Paper Short Abstract:

This presentation reflects on the unreported aspects of academic life, focusing on my experiences as a mother, migrant, and Russian researcher in Germany while writing my PhD. It explores the intangible — care work, navigating bureaucracy, and the emotions and experiences of living through a war.

Paper Abstract:

This poster presentation explores the potential of drawing as both a method of representation of ethnographic material and a mode of inquiry in the context of an (auto)ethnographic PhD project.

My doctoral work, comprising four articles on themes such as border externalization, subjectivization, migrant resistance, and online misogyny, was developed during a period marked by profound challenges. The process started when my youngest child was 6 months old. The active phase of field data collection coincided with the COVID-19 pandemic, followed by the war in Ukraine. These events added layers of complexity to my positionality as a Russian scholar researching, among others, Ukrainian respondents in a German academic context. At the same time, the intersecting demands of motherhood, care work, and migration shaped my scholarly identity in ways that remain largely undocumented in conventional academic discourse.
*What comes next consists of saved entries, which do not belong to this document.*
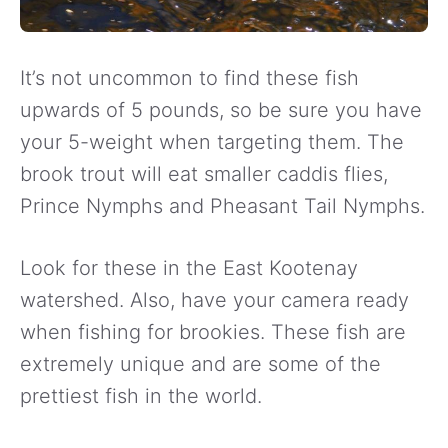
It’s not uncommon to find these fish
upwards of 5 pounds, so be sure you have
your 5-weight when targeting them. The
brook trout will eat smaller caddis flies,
Prince Nymphs and Pheasant Tail Nymphs.
Look for these in the East Kootenay
watershed. Also, have your camera ready
when fishing for brookies. These fish are
extremely unique and are some of the
prettiest fish in the world.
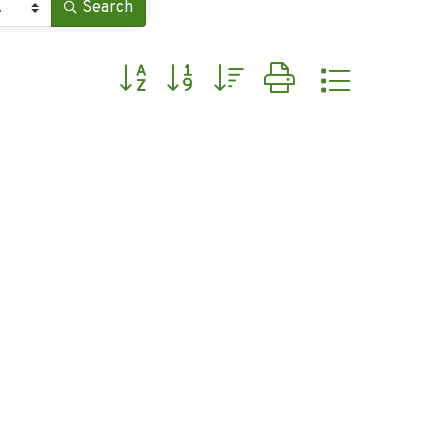
Search
Button group with nested dropdown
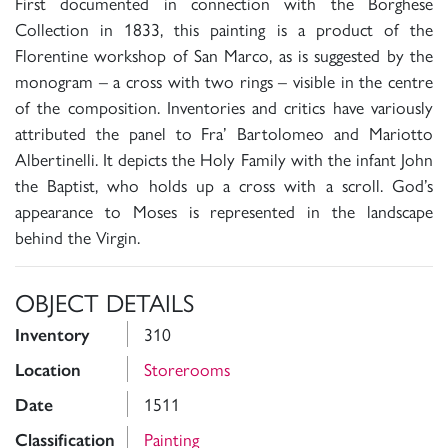
First documented in connection with the Borghese
Collection in 1833, this painting is a product of the
Florentine workshop of San Marco, as is suggested by the
monogram – a cross with two rings – visible in the centre
of the composition. Inventories and critics have variously
attributed the panel to Fra’ Bartolomeo and Mariotto
Albertinelli. It depicts the Holy Family with the infant John
the Baptist, who holds up a cross with a scroll. God’s
appearance to Moses is represented in the landscape
behind the Virgin.
OBJECT DETAILS
310
Inventory
Storerooms
Location
1511
Date
Painting
Classification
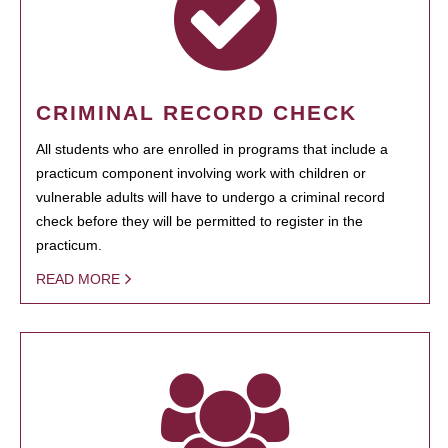
CRIMINAL RECORD CHECK
All students who are enrolled in programs that include a
practicum component involving work with children or
vulnerable adults will have to undergo a criminal record
check before they will be permitted to register in the
practicum.
READ MORE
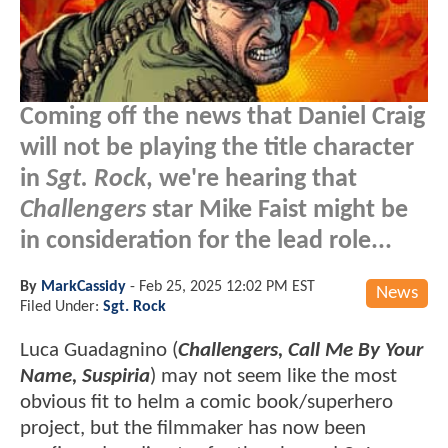
Coming off the news that Daniel Craig
will not be playing the title character
in
Sgt. Rock
, we're hearing that
Challengers
star Mike Faist might be
in consideration for the lead role...
By
MarkCassidy
-
Feb 25, 2025 12:02 PM EST
News
Filed Under:
Sgt. Rock
Luca Guadagnino (
Challengers, Call Me By Your
Name, Suspiria
) may not seem like the most
obvious fit to helm a comic book/superhero
project, but the filmmaker has now been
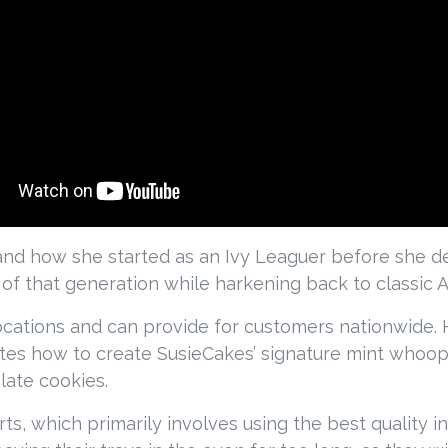
 and how she started as an Ivy Leaguer before she de
f that generation while harkening back to classic A
ocations and can provide for customers nationwide.
s how to create SusieCakes’ signature mint whoopi
late cookies.
s, which primarily involves using the best quality in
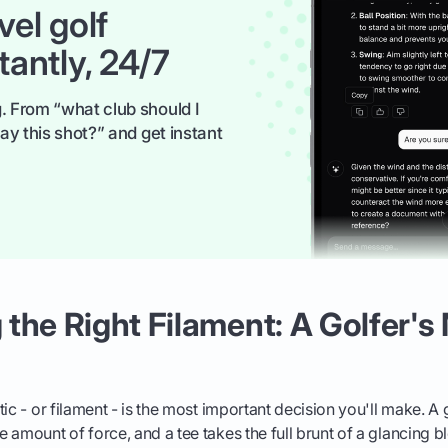
vel golf
tantly, 24/7
. From “what club should I
ay this shot?” and get instant
the Right Filament: A Golfer's 
ic - or filament - is the most important decision you'll make. A
 amount of force, and a tee takes the full brunt of a glancing b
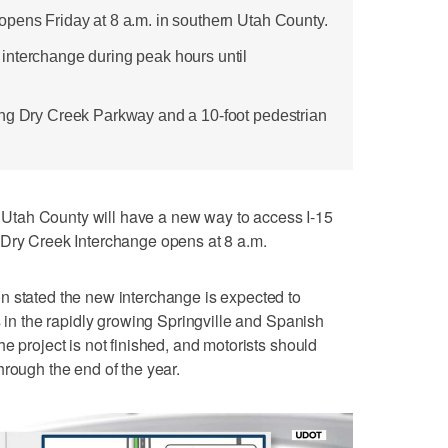
pens Friday at 8 a.m. in southern Utah County.
interchange during peak hours until
ing Dry Creek Parkway and a 10-foot pedestrian
tah County will have a new way to access I-15
 Dry Creek Interchange opens at 8 a.m.
n stated the new interchange is expected to
s in the rapidly growing Springville and Spanish
e project is not finished, and motorists should
hrough the end of the year.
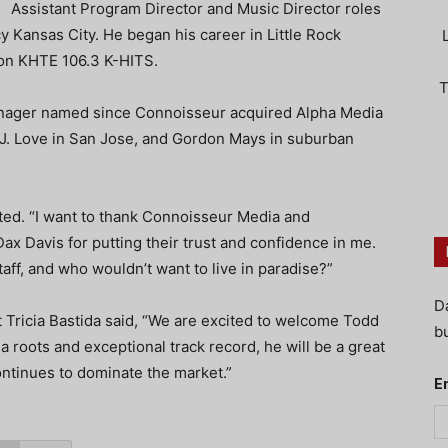
Assistant Program Director and Music Director roles
Kansas City. He began his career in Little Rock
n KHTE 106.3 K-HITS.
T
anager named since Connoisseur acquired Alpha Media
, J. Love in San Jose, and Gordon Mays in suburban
rted. “I want to thank Connoisseur Media and
 Dax Davis for putting their trust and confidence in me.
aff, and who wouldn’t want to live in paradise?”
D
Tricia Bastida said, “We are excited to welcome Todd
bu
a roots and exceptional track record, he will be a great
ntinues to dominate the market.”
E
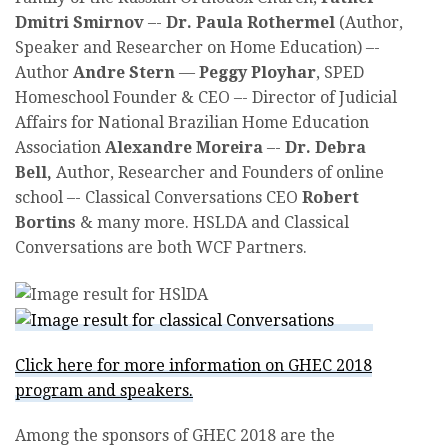
Dmitri Smirnov
–-
Dr. Paula Rothermel
(Author,
Speaker and Researcher on Home Education) –-
Author
Andre Stern
—
Peggy Ployhar
, SPED
Homeschool Founder & CEO –- Director of Judicial
Affairs for National Brazilian Home Education
Association
Alexandre Moreira
–-
Dr. Debra
Bell,
Author, Researcher and Founders of online
school –- Classical Conversations CEO
Robert
Bortins
& many more. HSLDA and Classical
Conversations are both WCF Partners.
Click here for more information on GHEC 2018
program and speakers.
Among the sponsors of GHEC 2018 are the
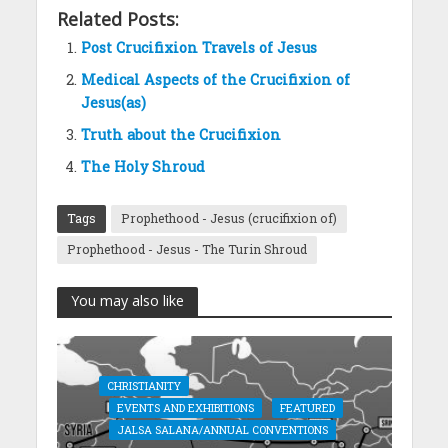
Related Posts:
Post Crucifixion Travels of Jesus
Medical Aspects of the Crucifixion of
Jesus(as)
Truth about the Crucifixion
The Holy Shroud
Tags
Prophethood - Jesus (crucifixion of)
Prophethood - Jesus - The Turin Shroud
You may also like
CHRISTIANITY
EVENTS AND EXHIBITIONS
FEATURED
JALSA SALANA/ANNUAL CONVENTIONS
This poster will seek to visualize and articulate these intersections, drawing on feminist and artistic inspirations, particularly the works of Emma (The Mental Load, 2018) and Nora Krug (Belonging: A German Reckons with History and Home, 2018; Diaries of War, 2023). By engaging with these personal and professional tensions, the poster will highlight the gaps between the reported and unreported dimensions of academic life, as well as the emotions and experiences of living through a war while grappling with the complex perceptions associated with my national identity.